In the tar sands extraction and refining process to arrive at jet fuel or other “finished products” involves more than just the refinery– and there are two major areas that require large amounts of water use. In the plant/extraction of the bitumen from a mine in Alberta, the water is used to “help” separate the bitumen from the sands, clays and silts. After the water is toxified and cannot be used in this manner any longer, it goes into giant holding pens known to the common world as “tailings ponds.” They have different names, names that usually coincide with the name of the mine: Syncrude Aurora, Albian Sands, Suncor Steepbank, and so on.
Near Chicago, the holding tank for the waste water produced at the BP refinery– now at both dirtier and higher quantity amounts, thanks to tar sands extraction– has a name: Lake Michigan.
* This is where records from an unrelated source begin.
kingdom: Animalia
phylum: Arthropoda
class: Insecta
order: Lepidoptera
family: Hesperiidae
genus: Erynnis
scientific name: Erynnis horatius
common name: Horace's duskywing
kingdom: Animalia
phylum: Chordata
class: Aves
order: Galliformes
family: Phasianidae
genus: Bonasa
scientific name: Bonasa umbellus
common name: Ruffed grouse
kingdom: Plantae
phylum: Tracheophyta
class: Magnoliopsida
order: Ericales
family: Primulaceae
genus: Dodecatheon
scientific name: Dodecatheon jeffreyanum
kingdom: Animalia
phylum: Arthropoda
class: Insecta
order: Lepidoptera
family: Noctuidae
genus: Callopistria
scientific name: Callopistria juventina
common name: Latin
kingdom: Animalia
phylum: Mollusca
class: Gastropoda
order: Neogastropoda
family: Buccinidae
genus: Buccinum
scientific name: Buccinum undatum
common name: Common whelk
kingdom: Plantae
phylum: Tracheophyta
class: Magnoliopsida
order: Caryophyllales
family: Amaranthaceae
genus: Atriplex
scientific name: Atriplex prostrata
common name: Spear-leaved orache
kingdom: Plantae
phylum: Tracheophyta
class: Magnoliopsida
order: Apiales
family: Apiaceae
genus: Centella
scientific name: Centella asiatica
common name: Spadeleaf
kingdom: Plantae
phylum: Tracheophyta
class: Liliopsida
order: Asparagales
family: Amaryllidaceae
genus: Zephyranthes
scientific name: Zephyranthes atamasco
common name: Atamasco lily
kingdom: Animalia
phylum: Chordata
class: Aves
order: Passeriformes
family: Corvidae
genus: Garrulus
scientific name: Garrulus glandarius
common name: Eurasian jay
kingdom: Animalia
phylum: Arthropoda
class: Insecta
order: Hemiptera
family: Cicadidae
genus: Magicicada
The discharge pipes, pumping constantly and directly into the Lake, are visible while standing on the shore without venturing away from public areas. It’s not a secret; it’s just not mentioned as a scandal.
The waste water from the procedure is toxic; near the refinery are many signs warning people not to fish and eat the catch. My last time on the shoreline there I watched people ignoring the signage, even fishing not more than 20 feet from where the waste gunk was gushing into the lake.
Yes, it’s a tragedy that the spill happened, but its an ongoing one. Every operating refinery– both from the flares (usually being illegally operated) and the waste water– is by definition an on-going oil and gas spill. Into the water and into the air.
That kind of framework is not a possible debate point for the people who want to talk about how one report in Alberta undermined Dr. John O’Connor. Despite his own personal trials (never mentioned) and his reluctant embrace of any spotlight, O’Connor is portrayed as willfully denying reality to fit an agenda.
With the war mongering of Canada in so many spheres now, and the stark lack of honesty as to what the designs of oil and gas are really for in Fortress North America, we can see whose polemics are truly being skewed in the direction of power and greed, and whose are just basic truth tellers.
While many would have you believe that there are “disputes” about the true cost of tar sands, that is true– the costs we never hear from great lakes to great wars are yet further evidence of what it has become: The tar sands cannot be taken down from within the system, because the tar sands (along with oil and gas in general) are the system, the blood in the body of capitalism. This society has contracted sepsis from this toxic, black blood flowing the social fabric. We are near death from treating the initial problem incorrectly; without diagnosing the actual disease we are treating we may further increase the likelihood that it is terminal.
The human body runs with blood that is red;
The Earth’s body runs with blood that is blue.
Capitalism runs with blood that is black.
The red and the blue require one another to feed each other:
Black blood destroys that of blue and red, taking and never giving.
Two give life, and one takes it away.